> [Working data]

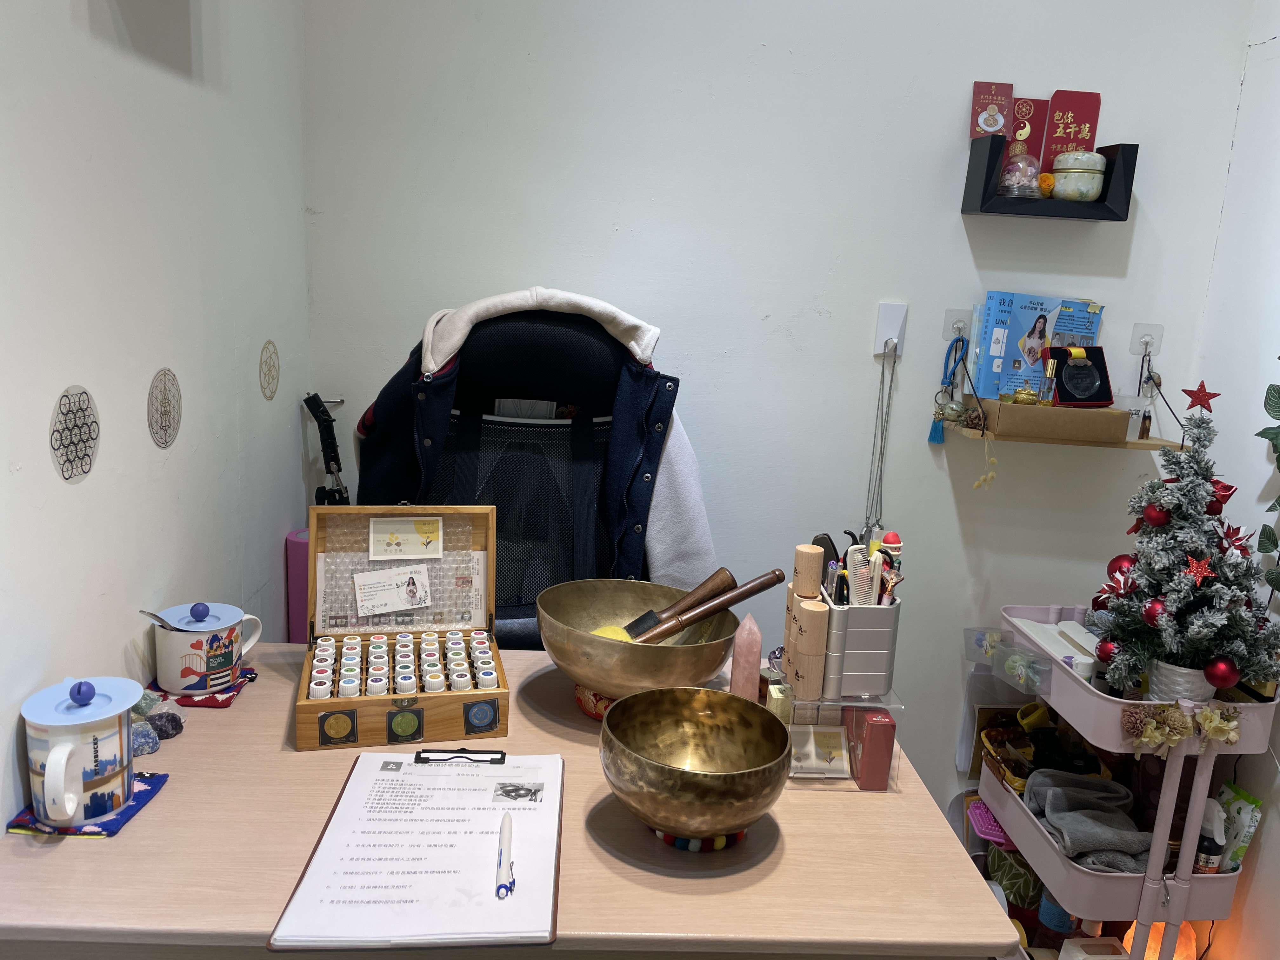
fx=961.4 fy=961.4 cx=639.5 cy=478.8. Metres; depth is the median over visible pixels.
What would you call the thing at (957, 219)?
back wall
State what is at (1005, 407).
cardboard box
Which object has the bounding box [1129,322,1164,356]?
wall hook
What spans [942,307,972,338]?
wall hook
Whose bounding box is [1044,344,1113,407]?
case
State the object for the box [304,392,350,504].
tripod
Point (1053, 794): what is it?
gray towel
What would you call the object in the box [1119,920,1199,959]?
salt lamp
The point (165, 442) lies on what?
round wall decoration
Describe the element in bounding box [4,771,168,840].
coaster
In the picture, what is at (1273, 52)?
right wall
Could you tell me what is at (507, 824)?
pen
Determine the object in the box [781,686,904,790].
acrylic stand
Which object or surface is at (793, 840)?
desk
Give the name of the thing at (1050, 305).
book
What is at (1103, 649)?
red ornament
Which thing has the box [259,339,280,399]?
round wall decoration
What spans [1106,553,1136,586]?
red ornament
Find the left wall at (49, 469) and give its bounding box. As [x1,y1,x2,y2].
[0,0,314,839]
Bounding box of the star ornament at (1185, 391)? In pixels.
[1182,381,1220,412]
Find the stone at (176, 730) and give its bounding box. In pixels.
[145,711,184,739]
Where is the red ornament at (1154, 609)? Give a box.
[1141,599,1167,625]
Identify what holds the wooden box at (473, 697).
on the desk
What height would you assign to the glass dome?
0.114 m
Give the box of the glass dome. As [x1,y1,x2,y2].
[999,148,1042,195]
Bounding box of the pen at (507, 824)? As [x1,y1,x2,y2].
[494,811,514,899]
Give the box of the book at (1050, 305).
[970,290,1106,400]
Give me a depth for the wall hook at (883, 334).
2.32 m
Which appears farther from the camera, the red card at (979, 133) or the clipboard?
the red card at (979, 133)
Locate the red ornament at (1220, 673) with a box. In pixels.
[1201,655,1240,689]
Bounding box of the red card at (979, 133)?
[969,80,1013,138]
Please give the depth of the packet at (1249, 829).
2.08 m
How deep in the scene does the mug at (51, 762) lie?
1.16 m
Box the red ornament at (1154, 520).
[1140,500,1171,528]
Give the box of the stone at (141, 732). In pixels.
[130,720,161,756]
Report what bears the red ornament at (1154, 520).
hanging from the christmas tree
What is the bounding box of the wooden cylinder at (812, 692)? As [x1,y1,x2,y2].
[784,595,829,700]
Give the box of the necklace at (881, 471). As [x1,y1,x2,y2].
[864,343,897,532]
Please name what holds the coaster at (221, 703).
on the desk
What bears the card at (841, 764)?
in the acrylic stand at (881, 705)
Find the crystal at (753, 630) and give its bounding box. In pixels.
[726,613,762,698]
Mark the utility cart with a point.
(1045, 845)
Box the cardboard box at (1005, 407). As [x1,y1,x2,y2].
[970,396,1132,443]
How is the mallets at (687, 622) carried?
in the brass bowl at (597, 684)
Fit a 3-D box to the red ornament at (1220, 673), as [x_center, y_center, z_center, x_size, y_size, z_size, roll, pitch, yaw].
[1.104,0.365,1.824,0.066,0.072,0.066,3,12,-2]
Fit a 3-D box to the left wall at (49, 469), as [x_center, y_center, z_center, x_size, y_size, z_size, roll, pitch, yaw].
[-0.805,-0.056,0.458,0.142,2.860,3.693,3,12,-2]
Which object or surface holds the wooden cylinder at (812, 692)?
on the acrylic stand at (881, 705)
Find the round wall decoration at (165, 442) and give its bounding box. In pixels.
[146,367,182,447]
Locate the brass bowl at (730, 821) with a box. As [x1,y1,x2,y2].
[601,686,792,845]
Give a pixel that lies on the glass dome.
(1018, 168)
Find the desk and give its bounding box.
[0,643,1021,959]
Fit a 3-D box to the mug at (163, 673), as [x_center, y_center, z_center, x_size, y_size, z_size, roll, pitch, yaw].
[-0.703,0.265,1.553,0.149,0.130,0.129,3,12,-2]
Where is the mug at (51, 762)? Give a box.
[20,675,143,827]
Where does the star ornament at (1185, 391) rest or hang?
on the christmas tree
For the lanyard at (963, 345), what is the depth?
2.31 m
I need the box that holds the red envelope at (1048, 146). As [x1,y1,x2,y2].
[1040,88,1101,171]
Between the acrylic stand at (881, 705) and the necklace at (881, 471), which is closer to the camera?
the acrylic stand at (881, 705)
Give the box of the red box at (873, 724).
[845,706,896,790]
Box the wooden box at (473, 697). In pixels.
[297,504,505,751]
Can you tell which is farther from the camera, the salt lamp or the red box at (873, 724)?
the salt lamp
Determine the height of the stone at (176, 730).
0.036 m
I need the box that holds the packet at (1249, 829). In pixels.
[1214,783,1262,870]
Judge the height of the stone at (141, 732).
0.040 m
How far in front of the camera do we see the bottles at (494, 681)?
1.52 m
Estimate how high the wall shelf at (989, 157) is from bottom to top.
0.151 m
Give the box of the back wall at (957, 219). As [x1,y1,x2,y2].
[301,0,1260,819]
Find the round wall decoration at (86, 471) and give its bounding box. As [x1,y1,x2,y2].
[49,386,100,481]
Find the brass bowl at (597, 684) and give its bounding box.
[537,577,740,705]
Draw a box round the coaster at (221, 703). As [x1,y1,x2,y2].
[149,667,259,708]
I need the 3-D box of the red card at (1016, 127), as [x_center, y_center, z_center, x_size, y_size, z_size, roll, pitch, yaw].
[0.903,-0.790,2.264,0.092,0.199,0.057,3,12,-2]
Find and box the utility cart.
[984,604,1279,959]
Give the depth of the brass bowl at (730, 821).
1.25 m
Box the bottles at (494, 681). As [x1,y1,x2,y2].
[304,630,500,700]
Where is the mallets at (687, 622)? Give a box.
[628,567,786,645]
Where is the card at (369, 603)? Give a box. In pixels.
[352,563,432,615]
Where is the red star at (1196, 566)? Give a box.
[1182,554,1214,584]
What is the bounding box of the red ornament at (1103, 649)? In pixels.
[1095,637,1118,663]
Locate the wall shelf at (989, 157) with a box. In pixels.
[961,139,1137,220]
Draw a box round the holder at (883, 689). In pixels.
[817,584,899,699]
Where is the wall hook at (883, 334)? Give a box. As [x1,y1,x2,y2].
[871,301,907,357]
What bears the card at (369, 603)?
attached to the wooden box at (473, 697)
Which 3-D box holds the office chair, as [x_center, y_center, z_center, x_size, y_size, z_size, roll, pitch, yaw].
[-0.241,0.310,2.002,0.770,1.307,0.837,3,12,-2]
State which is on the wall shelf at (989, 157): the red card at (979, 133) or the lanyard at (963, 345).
the red card at (979, 133)
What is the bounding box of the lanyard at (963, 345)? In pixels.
[927,337,969,445]
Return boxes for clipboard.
[266,748,563,948]
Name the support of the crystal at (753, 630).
on the desk
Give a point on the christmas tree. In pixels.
(1183, 587)
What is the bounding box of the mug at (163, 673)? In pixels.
[153,600,263,695]
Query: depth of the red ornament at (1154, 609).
1.85 m
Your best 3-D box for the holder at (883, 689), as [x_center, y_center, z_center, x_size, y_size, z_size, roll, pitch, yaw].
[0.312,0.225,1.442,0.121,0.145,0.177,3,12,-2]
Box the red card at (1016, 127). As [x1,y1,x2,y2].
[1005,95,1048,171]
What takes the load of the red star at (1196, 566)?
hanging from the christmas tree
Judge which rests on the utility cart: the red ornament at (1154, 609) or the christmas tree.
the christmas tree
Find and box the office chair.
[349,288,715,634]
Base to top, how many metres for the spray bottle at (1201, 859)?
0.175 m
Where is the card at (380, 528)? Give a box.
[367,516,443,559]
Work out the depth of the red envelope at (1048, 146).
2.24 m
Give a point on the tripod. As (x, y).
(330, 471)
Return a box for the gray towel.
[1023,768,1151,871]
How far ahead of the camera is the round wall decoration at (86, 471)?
1.33 m
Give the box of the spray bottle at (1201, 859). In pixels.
[1193,799,1226,872]
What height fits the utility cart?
0.814 m
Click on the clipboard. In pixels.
(515, 907)
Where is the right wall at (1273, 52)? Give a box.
[1181,0,1279,959]
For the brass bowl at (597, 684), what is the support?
on the desk
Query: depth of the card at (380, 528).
1.62 m
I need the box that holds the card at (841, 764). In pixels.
[787,725,850,777]
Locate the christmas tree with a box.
[1088,393,1279,702]

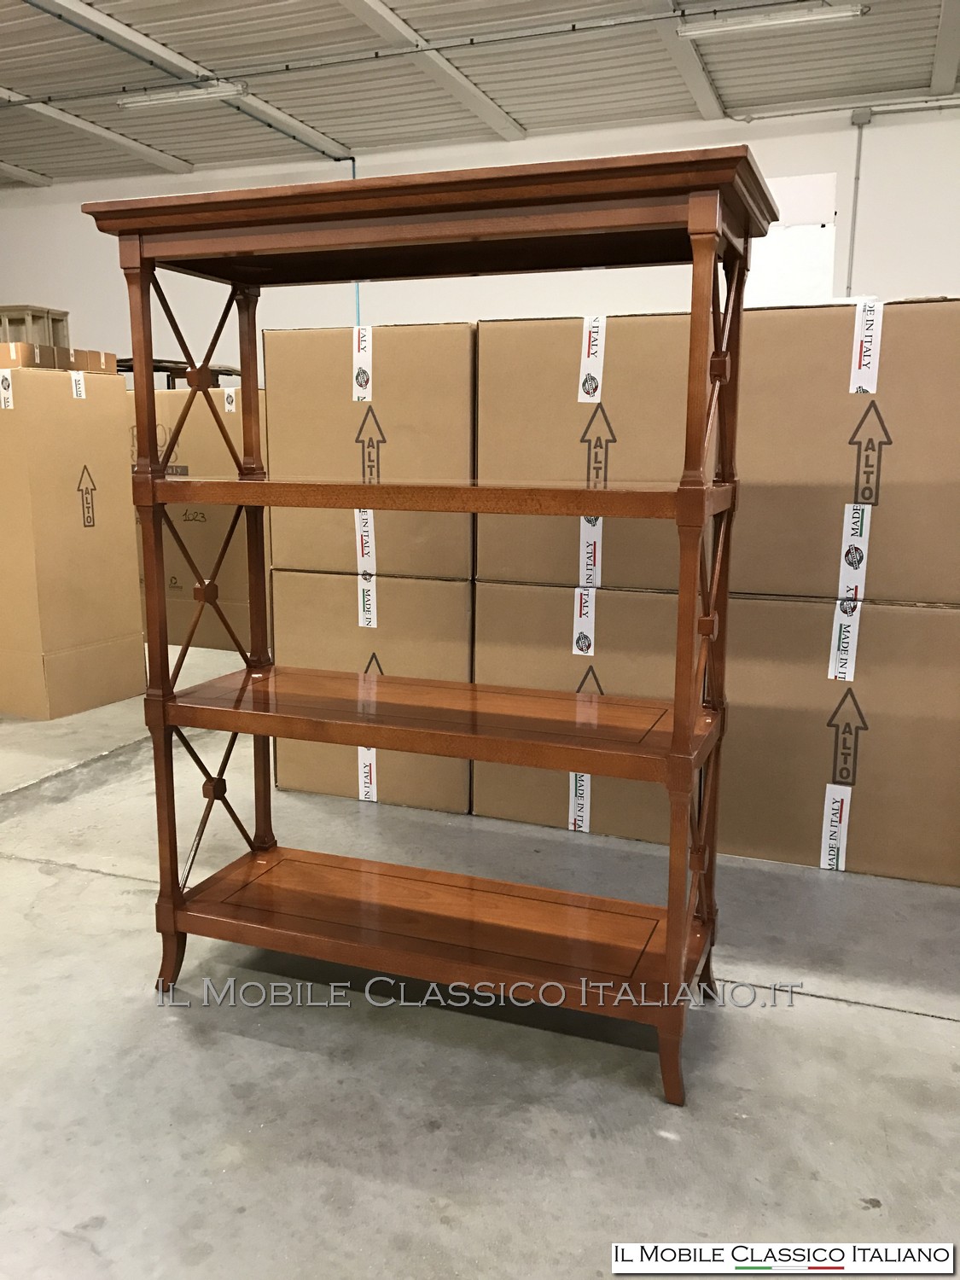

> [Task directions]
Everything from the line with "For the brass" through the last line above should be reproduced exactly, both ends included; pictures must be omitted.

> [Exercise answer]
For the brass bowl at (597, 684), what is the support?
on the desk
Query: depth of the card at (380, 528).
1.62 m
I need the box that holds the card at (841, 764). In pixels.
[787,725,850,777]
Locate the christmas tree with a box.
[1088,393,1279,702]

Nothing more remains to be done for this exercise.